(Transcribed page contents)
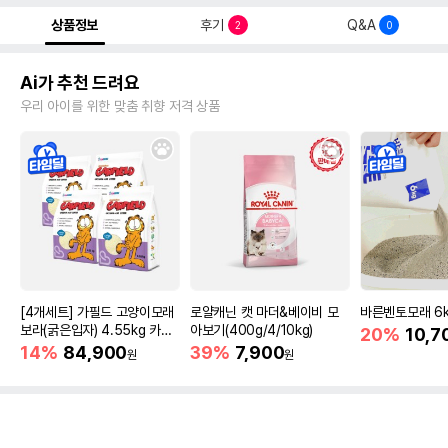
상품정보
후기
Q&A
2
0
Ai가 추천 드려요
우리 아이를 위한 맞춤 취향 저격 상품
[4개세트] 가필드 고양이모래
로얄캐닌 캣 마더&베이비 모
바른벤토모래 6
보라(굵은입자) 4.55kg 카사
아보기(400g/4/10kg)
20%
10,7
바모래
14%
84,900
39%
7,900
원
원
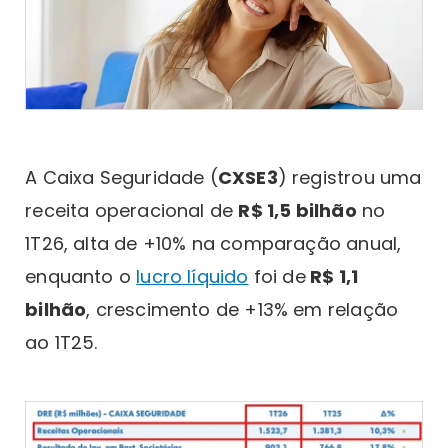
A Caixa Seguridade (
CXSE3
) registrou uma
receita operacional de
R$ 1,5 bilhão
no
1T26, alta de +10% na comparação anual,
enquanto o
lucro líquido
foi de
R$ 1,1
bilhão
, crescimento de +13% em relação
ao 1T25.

---

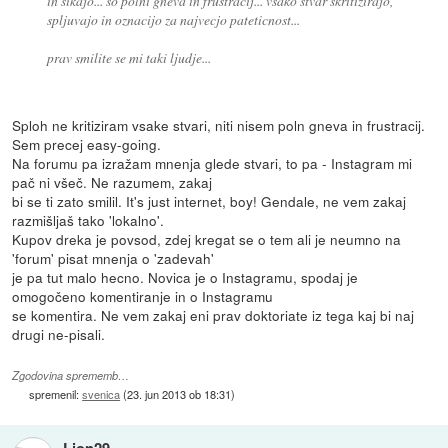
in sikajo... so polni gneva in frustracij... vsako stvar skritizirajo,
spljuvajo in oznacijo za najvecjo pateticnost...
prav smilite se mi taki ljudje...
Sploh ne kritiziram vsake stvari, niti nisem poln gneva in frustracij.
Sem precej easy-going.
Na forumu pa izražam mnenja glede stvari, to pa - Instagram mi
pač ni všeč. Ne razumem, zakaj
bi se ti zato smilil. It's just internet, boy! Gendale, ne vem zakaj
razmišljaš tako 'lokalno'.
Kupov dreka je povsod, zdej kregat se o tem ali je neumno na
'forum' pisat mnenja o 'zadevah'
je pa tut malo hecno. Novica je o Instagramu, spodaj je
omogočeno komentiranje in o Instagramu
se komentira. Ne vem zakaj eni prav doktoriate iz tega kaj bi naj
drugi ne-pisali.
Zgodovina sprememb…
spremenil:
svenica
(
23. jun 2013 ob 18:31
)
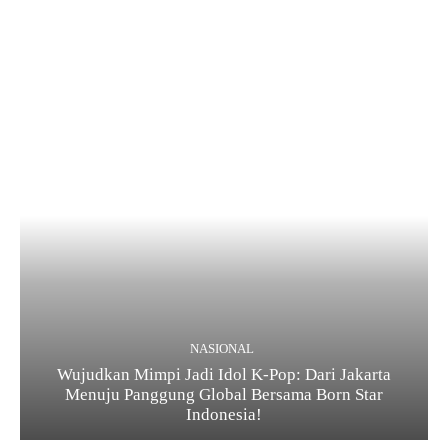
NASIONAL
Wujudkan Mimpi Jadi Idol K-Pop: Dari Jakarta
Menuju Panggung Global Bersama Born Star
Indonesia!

* WHAT THIS TASK INVOLVES
Restate word for word the lines of the data above, starting at the line containing "in sikajo... so" and ending at the line containing "Na forumu pa", both included, and nothing more.

* OUTPUT FOR THIS TASK
in sikajo... so polni gneva in frustracij... vsako stvar skritizirajo,
spljuvajo in oznacijo za najvecjo pateticnost...
prav smilite se mi taki ljudje...
Sploh ne kritiziram vsake stvari, niti nisem poln gneva in frustracij.
Sem precej easy-going.
Na forumu pa izražam mnenja glede stvari, to pa - Instagram mi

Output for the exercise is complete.